提示本文.
____

窒素酸化物と環境問題・・・

ppbレベルで問題になっているこの時代、"PPM信仰を打破せよ”という記事を載せる自民党御用達新聞・産経! 2009-08-08で、書いたが、
経済自滅もたらしかねぬ

 山本七平氏が「全体空気拘束主義」という巧みな呼び名で特徴づけたこの「空気支配」の傾向は、わが国の環境行政を驚くばかりに非科学的で、大衆迎合的な、行き過ぎたものにしてしまった。例えば、環境庁が定めたわが国のNO2の環境基準0・0二PPMは、(1)NO2濃度と慢性気管支炎の有症率との単純極まる相関関係を基礎にするという医学的誤謬(ごびゅう)と、(2)慢性気管支炎の有症率の自然水準三%以下の三都市とそれ以上の三都市の計六都市のデータから、最小二乗法で単純に直線を引き、その交点から0・0二PPMという基準値を導き出すという統計学的にも全く話にならないでたらめなものである。

____

データ抜粋.

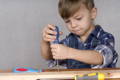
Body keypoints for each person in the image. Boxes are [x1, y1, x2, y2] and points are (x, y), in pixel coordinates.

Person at [40, 0, 118, 69]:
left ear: (92, 13)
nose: (73, 25)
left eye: (78, 18)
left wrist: (68, 52)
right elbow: (50, 56)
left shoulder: (105, 37)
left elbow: (100, 58)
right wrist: (45, 41)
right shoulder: (69, 41)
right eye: (67, 21)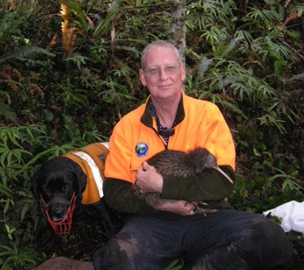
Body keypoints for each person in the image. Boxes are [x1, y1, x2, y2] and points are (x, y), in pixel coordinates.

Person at [34, 40, 293, 270]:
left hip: (206, 215)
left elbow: (221, 181)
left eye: (170, 68)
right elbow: (114, 191)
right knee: (120, 255)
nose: (163, 77)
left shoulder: (207, 115)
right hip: (152, 222)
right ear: (143, 78)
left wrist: (161, 185)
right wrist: (162, 204)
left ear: (182, 73)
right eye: (153, 70)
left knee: (268, 234)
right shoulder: (127, 126)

____

作業項目. NO2環境基準についての本文から、「窒素酸化物と環境問題・・・」を含む語句で始まり「らないでたらめなものである。」で終わる部分を、一字一句変えずに抜き出せ。

解答欄.
窒素酸化物と環境問題・・・

ppbレベルで問題になっているこの時代、"PPM信仰を打破せよ”という記事を載せる自民党御用達新聞・産経! 2009-08-08で、書いたが、
経済自滅もたらしかねぬ

 山本七平氏が「全体空気拘束主義」という巧みな呼び名で特徴づけたこの「空気支配」の傾向は、わが国の環境行政を驚くばかりに非科学的で、大衆迎合的な、行き過ぎたものにしてしまった。例えば、環境庁が定めたわが国のNO2の環境基準0・0二PPMは、(1)NO2濃度と慢性気管支炎の有症率との単純極まる相関関係を基礎にするという医学的誤謬(ごびゅう)と、(2)慢性気管支炎の有症率の自然水準三%以下の三都市とそれ以上の三都市の計六都市のデータから、最小二乗法で単純に直線を引き、その交点から0・0二PPMという基準値を導き出すという統計学的にも全く話にならないでたらめなものである。